Was Nvidia damit vorhat
Nvidia hat bereits die Modellreihe Nemotron im Portfolio und öffnet dort laufend Gewichte und Trainingsdaten. Selbst Modelle zu bauen, überschneidet sich geschäftlich mit einem Teil der eigenen Kunden – das macht eine direkte Übernahme eines Modellunternehmens heikel. Ein Trainingssystem zu lizenzieren, ein Team abzuwerben und das lizenzierende Unternehmen anschließend eigenständig am Markt weiterlaufen zu lassen, ist die Formel, um diese Peinlichkeit zu umgehen.

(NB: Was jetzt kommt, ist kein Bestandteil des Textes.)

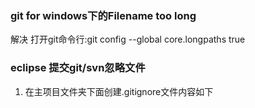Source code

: ### git for windows下的Filename too long
解决
打开git命令行:git config --global core.longpaths true

### eclipse 提交git/svn忽略文件
1. 在主项目文件夹下面创建.gitignore文件内容如下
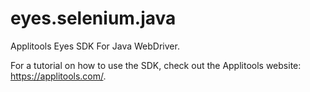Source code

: # eyes.selenium.java
Applitools Eyes SDK For Java WebDriver.

For a tutorial on how to use the SDK, check out the Applitools website: https://applitools.com/.

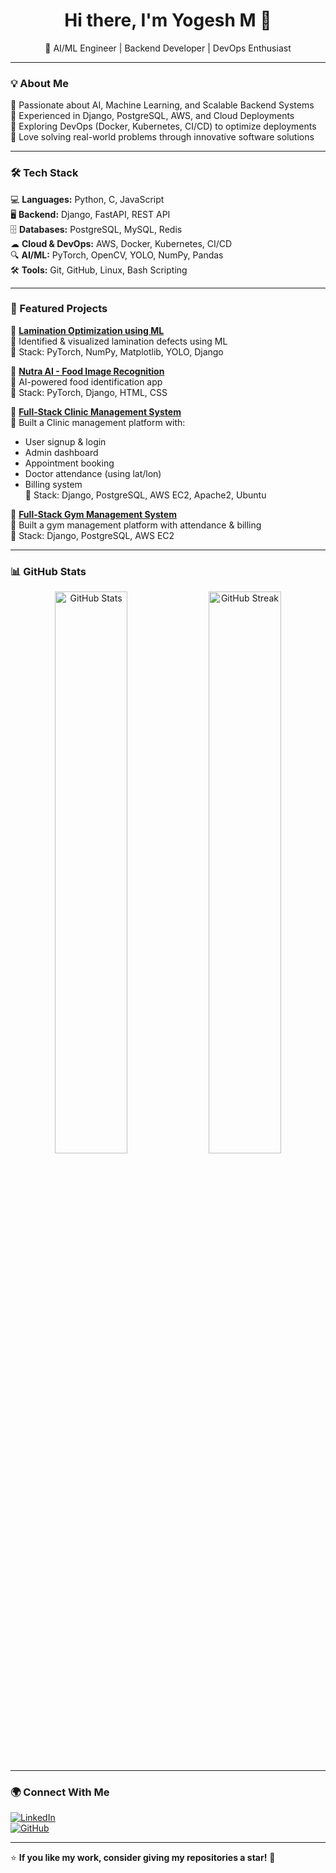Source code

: <h1 align="center">Hi there, I'm Yogesh M 👋</h1>

<p align="center">
🚀 AI/ML Engineer | Backend Developer | DevOps Enthusiast  
</p>

---

### 💡 About Me  
🔹 Passionate about AI, Machine Learning, and Scalable Backend Systems  
🔹 Experienced in Django, PostgreSQL, AWS, and Cloud Deployments  
🔹 Exploring DevOps (Docker, Kubernetes, CI/CD) to optimize deployments  
🔹 Love solving real-world problems through innovative software solutions  

---

### 🛠️ Tech Stack  
💻 **Languages:** Python, C, JavaScript  
🖥 **Backend:** Django, FastAPI, REST API  
🗄 **Databases:** PostgreSQL, MySQL, Redis  
☁ **Cloud & DevOps:** AWS, Docker, Kubernetes, CI/CD  
🔍 **AI/ML:** PyTorch, OpenCV, YOLO, NumPy, Pandas  
🛠 **Tools:** Git, GitHub, Linux, Bash Scripting  

---

### 📌 Featured Projects  
🚀 **[Lamination Optimization using ML](https://lnkd.in/gPGCQ-fG)**  
🔹 Identified & visualized lamination defects using ML  
🔹 Stack: PyTorch, NumPy, Matplotlib, YOLO, Django  

🚀 **[Nutra AI - Food Image Recognition](#)**  
🔹 AI-powered food identification app  
🔹 Stack: PyTorch, Django, HTML, CSS  

🚀 **[Full-Stack Clinic Management System](#)**  
🔹 Built a Clinic management platform with:  
   - User signup & login  
   - Admin dashboard  
   - Appointment booking  
   - Doctor attendance (using lat/lon)  
   - Billing system  
🔹 Stack: Django, PostgreSQL, AWS EC2, Apache2, Ubuntu  

🚀 **[Full-Stack Gym Management System](#)**  
🔹 Built a gym management platform with attendance & billing  
🔹 Stack: Django, PostgreSQL, AWS EC2  

---

### 📊 GitHub Stats  
<p align="center">
  <img src="https://github-readme-stats.vercel.app/api?username=Yogesh-MG&show_icons=true&theme=radical" width="48%" alt="GitHub Stats">
  <img src="https://github-readme-streak-stats.herokuapp.com/?user=Yogesh-MG&show_icons=true&theme=radical" width="48%" alt="GitHub Streak">
</p>

---

### 🌍 Connect With Me  
[![LinkedIn](https://img.shields.io/badge/LinkedIn-blue?logo=linkedin)](https://www.linkedin.com/in/yogesh-m-14063823b/)  
[![GitHub](https://img.shields.io/badge/GitHub-black?logo=github)](https://github.com/Yogesh-MG)  

---

⭐ **If you like my work, consider giving my repositories a star!** 🌟  
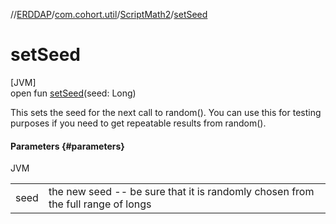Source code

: //[ERDDAP](../../../index.md)/[com.cohort.util](../index.md)/[ScriptMath2](index.md)/[setSeed](set-seed.md)

# setSeed

[JVM]\
open fun [setSeed](set-seed.md)(seed: Long)

This sets the seed for the next call to random(). You can use this for testing purposes if you need to get repeatable results from random().

#### Parameters {#parameters}

JVM

| | |
|---|---|
| seed | the new seed -- be sure that it is randomly chosen from the full range of longs |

Für die Nische offener Codemodelle ist derzeit offen, wer künftige Laguna-Versionen entwickeln wird und ob die Gewichte weiterhin offen bleiben, nachdem der Kern von Poolsides Team zu Nvidia gewechselt ist. Poolside behält das Unternehmen, die Gründer und das lizenzierte Nutzungsrecht an der Software – hat aber genau die Leute ziehen lassen, die am besten damit umgehen konnten.
Quellen: Investorenbrief via Newcomer, Bloomberg, CocoLoop, The Decoder; mehrere Berichte haben die Angaben zu 6 Milliarden Dollar Lizenzgebühr, 1 Milliarde Dollar Investment, 12 Milliarden Dollar Pre-Money-Bewertung und 109 Mitarbeitern kreuzweise bestätigt, die Parameter und Benchmark-Werte von Laguna S 2.1 stammen aus der offiziellen Veröffentlichung von Poolside.